#### ИСХОДНЫЙ ТЕКСТ:
Цве-таева: можно ли потеряться в тире?
Дарья Куляева
март 2022 года
Стихи — как все, что чрезвычайной важности

(и опасности!), — письмо зашифрованное.

Книга должна быть исполнена читателем,

как соната. Знаки — ноты.

В воле читателя — осуществить или исказить.
Марина Цветаева. Из записных тетрадей 1919 г
Я начала читать М. И. Цветаеву довольно рано. Настолько рано, что, если бы меня спросили, с какого стихотворения началось мое знакомство с поэтессой (да, я знаю, что М. И. Цветаева не любила этот феминитив, но давайте с самого начала эссе остановимся на этом варианте, так как это моя работа и мне нравится звучание этого слова), я бы затруднилась ответить. Зато я точно могу сказать, с какого стихотворения началась моя любовь к М. И. Цветаевой. Это стихотворение, посвящённое Б. Л. Пастернаку, — «Рас–стояние: вёрсты, мили…». Я никогда не встречала раньше ничего подобного. Меня с самых первых строчек заворожила тянущаяся по всему стихотворению приставка рас-. Я и не представляла, что какой-то префикс может играть такую важную роль в чувственном и пространственном восприятии стихотворения, но об этом поговорим чуть позже.

#### УСЛОВИЯ ЗАДАНИЙ:
a - Ответьте по эссе о Цветаевой:
(i) С чем в эпиграфе сравнивается книга?
(ii) Кому посвящено стихотворение, с которого началась любовь к М. И. Цветаевой?
(iii) Какая приставка тянется по всему этому стихотворению?
b - Повторите дословно фрагмент эссе о Цветаевой, начиная со слов «Дарья Куляева» и далее вплоть до слов «осуществить или исказить.».

#### ИЗВЛЕЧЁННЫЕ ДАННЫЕ:
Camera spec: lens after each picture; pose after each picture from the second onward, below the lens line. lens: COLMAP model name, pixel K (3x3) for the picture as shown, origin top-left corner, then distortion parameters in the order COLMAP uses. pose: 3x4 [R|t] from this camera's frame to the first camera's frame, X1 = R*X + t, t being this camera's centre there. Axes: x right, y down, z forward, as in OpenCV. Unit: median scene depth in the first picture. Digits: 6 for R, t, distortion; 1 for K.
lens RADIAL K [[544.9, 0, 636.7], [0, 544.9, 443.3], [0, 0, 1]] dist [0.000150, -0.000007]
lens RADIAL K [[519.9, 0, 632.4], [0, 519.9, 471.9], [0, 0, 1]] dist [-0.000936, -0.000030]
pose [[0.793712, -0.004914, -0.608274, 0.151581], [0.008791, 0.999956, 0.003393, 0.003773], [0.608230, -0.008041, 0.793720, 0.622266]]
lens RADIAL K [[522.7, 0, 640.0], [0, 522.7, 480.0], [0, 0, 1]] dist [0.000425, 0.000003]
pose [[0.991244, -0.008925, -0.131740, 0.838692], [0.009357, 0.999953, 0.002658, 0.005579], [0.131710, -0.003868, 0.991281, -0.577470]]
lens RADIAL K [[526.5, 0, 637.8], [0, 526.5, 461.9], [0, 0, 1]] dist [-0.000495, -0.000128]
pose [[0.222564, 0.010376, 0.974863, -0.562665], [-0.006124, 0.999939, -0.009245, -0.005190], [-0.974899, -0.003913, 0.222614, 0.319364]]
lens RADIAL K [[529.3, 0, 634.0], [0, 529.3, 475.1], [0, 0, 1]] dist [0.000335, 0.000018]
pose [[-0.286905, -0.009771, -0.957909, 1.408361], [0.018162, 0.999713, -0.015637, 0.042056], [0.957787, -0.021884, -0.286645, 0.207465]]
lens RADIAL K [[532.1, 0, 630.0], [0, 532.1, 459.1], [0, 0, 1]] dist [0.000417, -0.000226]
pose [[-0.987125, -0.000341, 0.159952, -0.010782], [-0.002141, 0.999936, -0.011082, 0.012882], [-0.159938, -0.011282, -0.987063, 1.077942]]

#### ОТВЕТЫ К ЗАДАНИЯМ:
a -
(i) С сонатой.
(ii) Б. Л. Пастернаку.
(iii) Рас-.

b -
Дарья Куляева
март 2022 года
Стихи — как все, что чрезвычайной важности

(и опасности!), — письмо зашифрованное.

Книга должна быть исполнена читателем,

как соната. Знаки — ноты.

В воле читателя — осуществить или исказить.